> [Goal of the exercise]:
Find the string "kartvizit" in the records. Copy each line that has it.

> [Data for this task]:
------
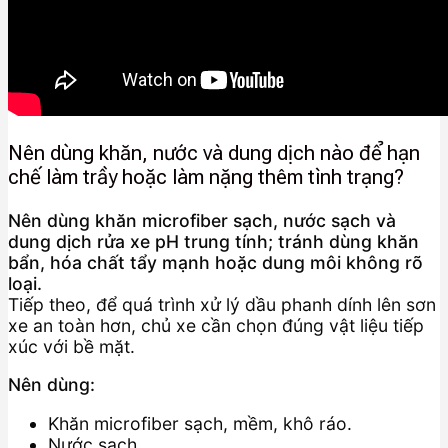
Nên dùng khăn, nước và dung dịch nào để hạn
chế làm trầy hoặc làm nặng thêm tình trạng?
Nên dùng khăn microfiber sạch, nước sạch và
dung dịch rửa xe pH trung tính; tránh dùng khăn
bẩn, hóa chất tẩy mạnh hoặc dung môi không rõ
loại.
Tiếp theo, để quá trình xử lý dầu phanh dính lên sơn
xe an toàn hơn, chủ xe cần chọn đúng vật liệu tiếp
xúc với bề mặt.
Nên dùng:
Khăn microfiber sạch, mềm, khô ráo.
Nước sạch.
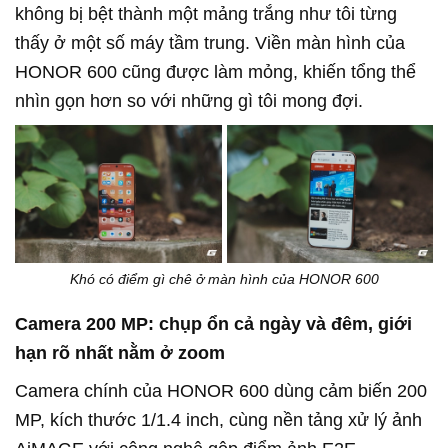
không bị bệt thành một mảng trắng như tôi từng
thấy ở một số máy tầm trung. Viền màn hình của
HONOR 600 cũng được làm mỏng, khiến tổng thể
nhìn gọn hơn so với những gì tôi mong đợi.
Khó có điểm gì chê ở màn hình của HONOR 600
Camera 200 MP: chụp ổn cả ngày và đêm, giới
hạn rõ nhất nằm ở zoom
Camera chính của HONOR 600 dùng cảm biến 200
MP, kích thước 1/1.4 inch, cùng nền tảng xử lý ảnh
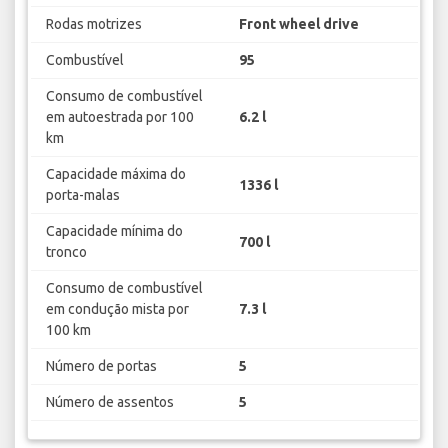
Rodas motrizes
Front wheel drive
Combustível
95
Consumo de combustível
em autoestrada por 100
6.2 l
km
Capacidade máxima do
1336 l
porta-malas
Capacidade mínima do
700 l
tronco
Consumo de combustível
em condução mista por
7.3 l
100 km
Número de portas
5
Número de assentos
5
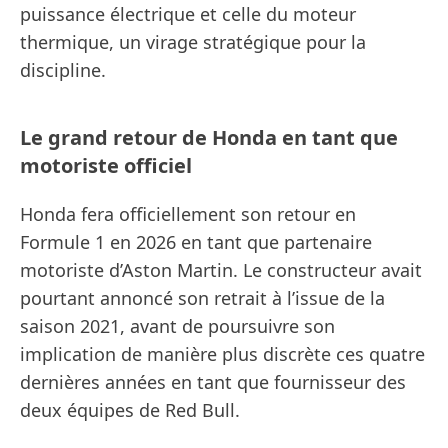
puissance électrique et celle du moteur
thermique, un virage stratégique pour la
discipline.
Le grand retour de Honda en tant que
motoriste officiel
Honda fera officiellement son retour en
Formule 1 en 2026 en tant que partenaire
motoriste d’Aston Martin. Le constructeur avait
pourtant annoncé son retrait à l’issue de la
saison 2021, avant de poursuivre son
implication de manière plus discrète ces quatre
dernières années en tant que fournisseur des
deux équipes de Red Bull.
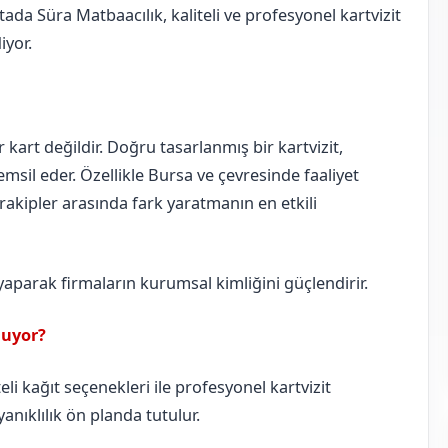
ada Süra Matbaacılık, kaliteli ve profesyonel kartvizit
iyor.
ir kart değildir. Doğru tasarlanmış bir kartvizit,
msil eder. Özellikle Bursa ve çevresinde faaliyet
, rakipler arasında fark yaratmanın en etkili
 yaparak firmaların kurumsal kimliğini güçlendirir.
nuyor?
li kağıt seçenekleri ile profesyonel kartvizit
anıklılık ön planda tutulur.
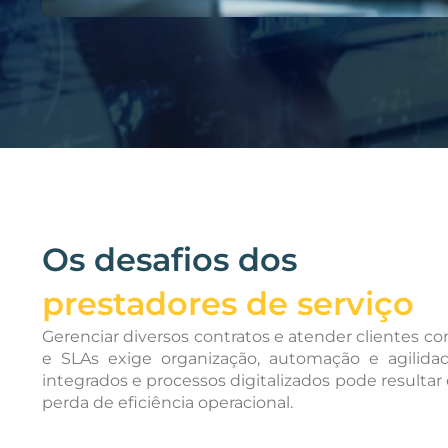
Os desafios dos
prestadores de serviço
Gerenciar diversos contratos e atender clientes 
e SLAs exige organização, automação e agilidad
integrados e processos digitalizados pode resultar 
perda de eficiência operacional.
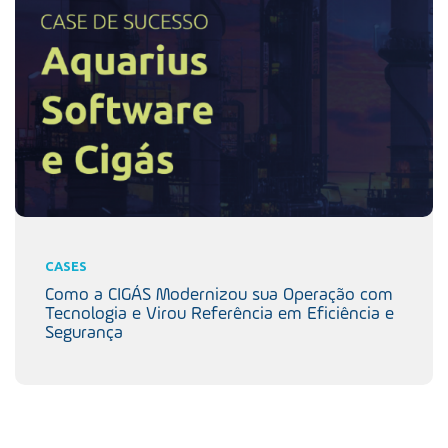
CASES
Como a CIGÁS Modernizou sua Operação com
Tecnologia e Virou Referência em Eficiência e
Segurança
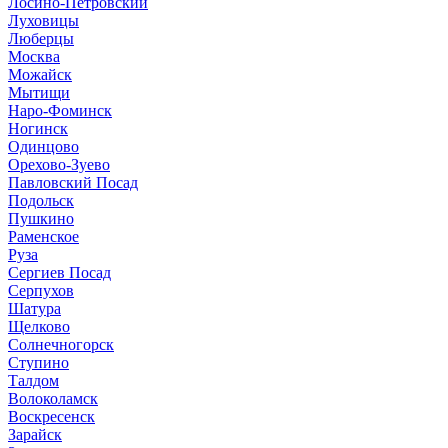
Лосино-Петровский
Луховицы
Люберцы
Москва
Можайск
Мытищи
Наро-Фоминск
Ногинск
Одинцово
Орехово-Зуево
Павловский Посад
Подольск
Пушкино
Раменское
Руза
Сергиев Посад
Серпухов
Шатура
Щелково
Солнечногорск
Ступино
Талдом
Волоколамск
Воскресенск
Зарайск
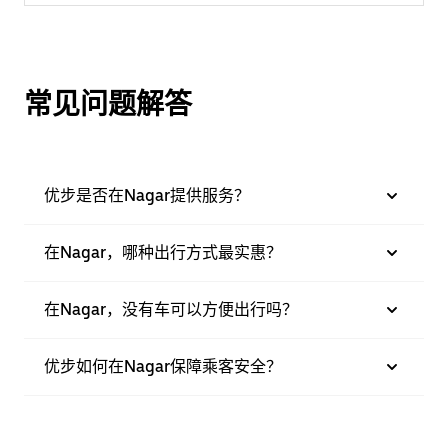
常见问题解答
优步是否在Nagar提供服务？
在Nagar，哪种出行方式最实惠？
在Nagar，没有车可以方便出行吗？
优步如何在Nagar保障乘客安全？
------
> [Answer section]:
ada Süra Matbaacılık, kaliteli ve profesyonel kartvizit
ir kart değildir. Doğru tasarlanmış bir kartvizit,
li kağıt seçenekleri ile profesyonel kartvizit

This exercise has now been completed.